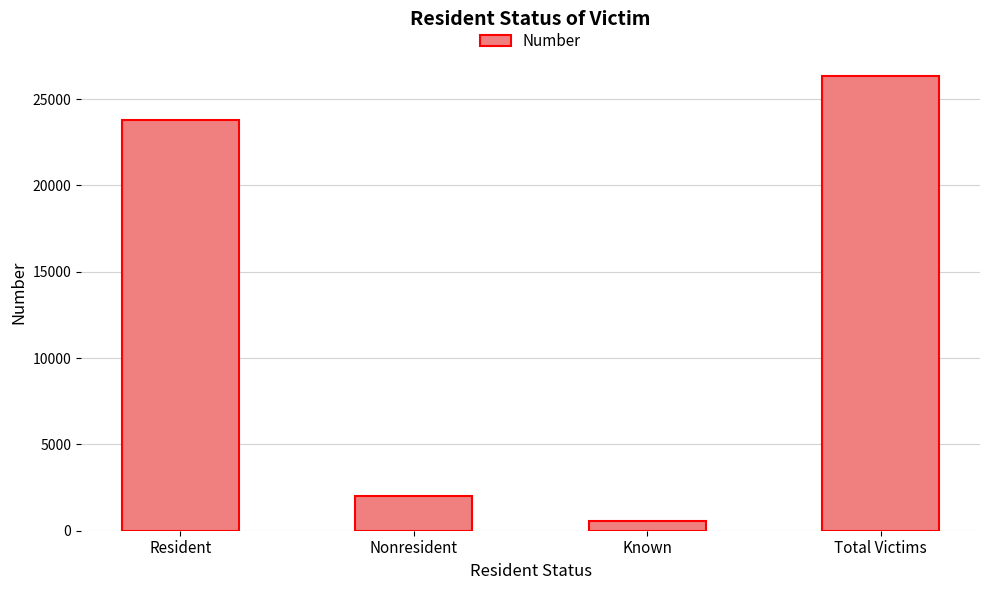

How many data points are less than 23809?

2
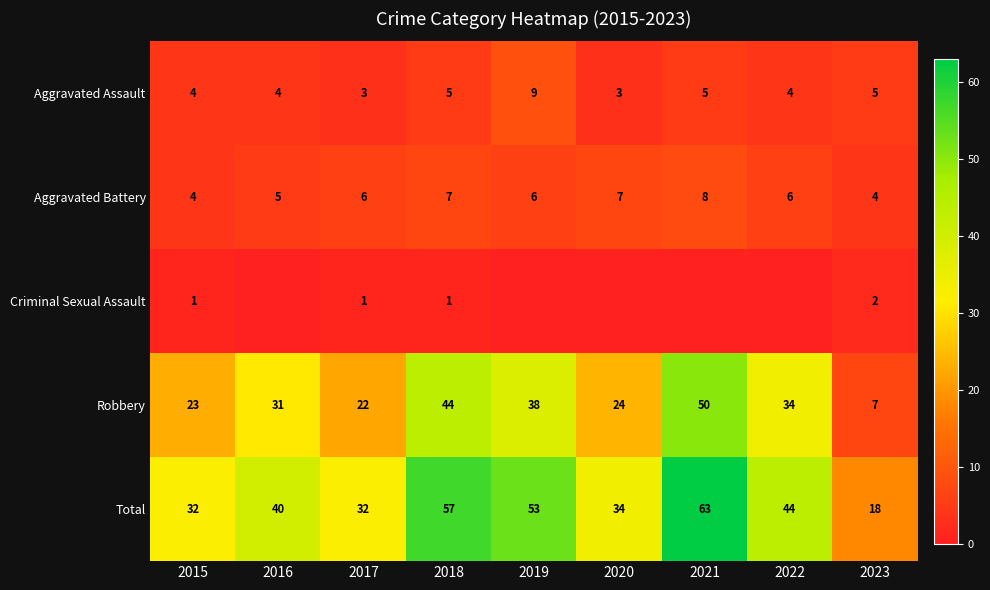

What is the difference between the highest and lowest values at 2015?

31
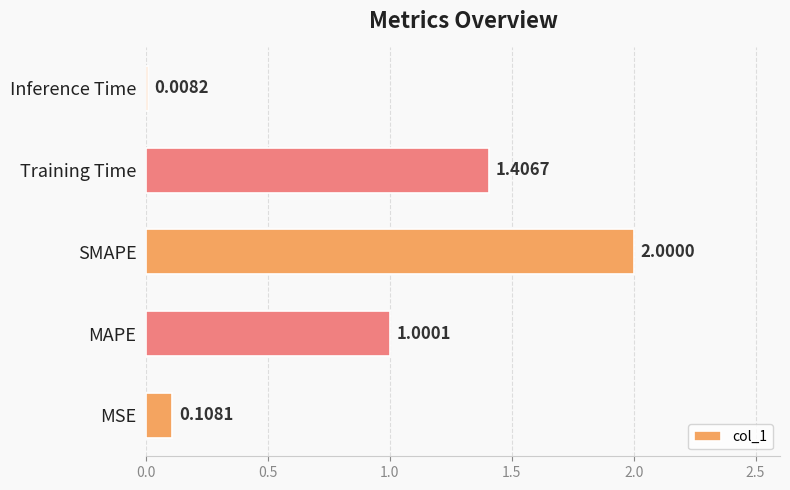

Where is the data nearest to the value 1?

MAPE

- - -

### Problem description
Output the lines above exactly as they appear, leaving out the pictures.

### Answer to this exercise
How many data points are less than 23809?

2

What is the difference between the highest and lowest values at 2015?

31

Where is the data nearest to the value 1?

MAPE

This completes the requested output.